A poetisa se vê frente ao espelho tal qual o seu pai o fazia, pensando
na morte, sugerindo o cenário de uma vida emocionalmente vazia, em luta contra
a escuridão: tal possibilidade se deduz da ideia defendida por seu genitor
durante a vida, explicitamente, a de que, se alguém não se mostra capaz de amar
uma outra pessoa, este mundo não é um lugar adequado para si.

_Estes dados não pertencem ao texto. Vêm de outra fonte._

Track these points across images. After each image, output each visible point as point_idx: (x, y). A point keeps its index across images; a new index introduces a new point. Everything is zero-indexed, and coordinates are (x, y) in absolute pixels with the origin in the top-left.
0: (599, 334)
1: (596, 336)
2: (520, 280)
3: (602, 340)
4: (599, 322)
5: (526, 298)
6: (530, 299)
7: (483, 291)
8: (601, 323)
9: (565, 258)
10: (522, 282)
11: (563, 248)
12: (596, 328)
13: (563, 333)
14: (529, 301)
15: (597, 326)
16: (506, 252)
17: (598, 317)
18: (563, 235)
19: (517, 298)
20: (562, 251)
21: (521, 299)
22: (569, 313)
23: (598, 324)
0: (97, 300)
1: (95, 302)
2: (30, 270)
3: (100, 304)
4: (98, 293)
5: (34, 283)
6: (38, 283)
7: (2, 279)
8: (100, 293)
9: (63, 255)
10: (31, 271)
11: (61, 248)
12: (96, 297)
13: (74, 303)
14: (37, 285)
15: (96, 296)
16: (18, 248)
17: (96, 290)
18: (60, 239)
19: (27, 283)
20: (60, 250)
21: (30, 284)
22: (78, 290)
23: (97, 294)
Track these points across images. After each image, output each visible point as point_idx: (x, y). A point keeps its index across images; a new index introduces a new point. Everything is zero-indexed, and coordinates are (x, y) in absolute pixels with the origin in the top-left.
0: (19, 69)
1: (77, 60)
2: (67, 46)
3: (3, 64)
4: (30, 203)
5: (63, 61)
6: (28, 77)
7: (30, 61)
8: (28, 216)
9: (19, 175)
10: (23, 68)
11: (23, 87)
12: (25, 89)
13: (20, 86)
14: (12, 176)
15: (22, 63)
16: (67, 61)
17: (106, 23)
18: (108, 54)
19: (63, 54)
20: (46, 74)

O amor é um dos elementos motores
– se não for o mais relevante – para o sentido humano de vida: na ausência dele
toda a paisagem à volta assoma desvestida de fundamento ou coerência, fazendo
os dias correrem como se em meio a um deserto, com potência para predispor
alguém à autodestruição.
Veja-se que se o pai da autora preferiu partir para o outro mundo, sem
que os apelos da mãe se mostrassem hábeis a demovê-lo desse propósito, a julgar
pela sua própria máxima, já não haveria amor nem mesmo para com os familiares
mais próximos, mãe e filha aí inclusas. Um remate duro em se assentir!
J.A.R. – H.C.
Louise Glück
(n. 1943)
Mirror Image
Tonight I saw myself
in the dark window as
the image of my
father, whose life
was spent like this,
thinking of death, to
the exclusion
of other sensual
matters, so in the end that life
was easy to give up,
since
it contained nothing:
even
my mother’s voice
couldn’t make him
change or turn back
as he believed
that once you can’t
love another human being
you have no place in
the world.
Mulher olhando-se no espelho
(Yoo Choong Yeul:
artista sul-coreano)
Imagem no Espelho
Esta noite me vi
refletida na janela escura
como a imagem de meu
pai, cuja vida
transcorreu do mesmo
modo,
pensando na morte,
afora
outros assuntos
sensuais, tal que ao seu final
foi fácil renunciar à
vida, já que esta
nada continha: nem
a voz de minha mãe
conseguiu fazê-lo
mudar ou retroceder,
em razão de acreditar
que, se não se for
capaz de amar um outro ser humano,
não se tem lugar
neste mundo.
Referência:
GLÜCK, Louise. Mirror image. In:
ASTLEY, Neil (Ed.). Staying alive:
real poems for unreal times. 1st. ed. New York, NY: Miramax Books, 2003. p. 203.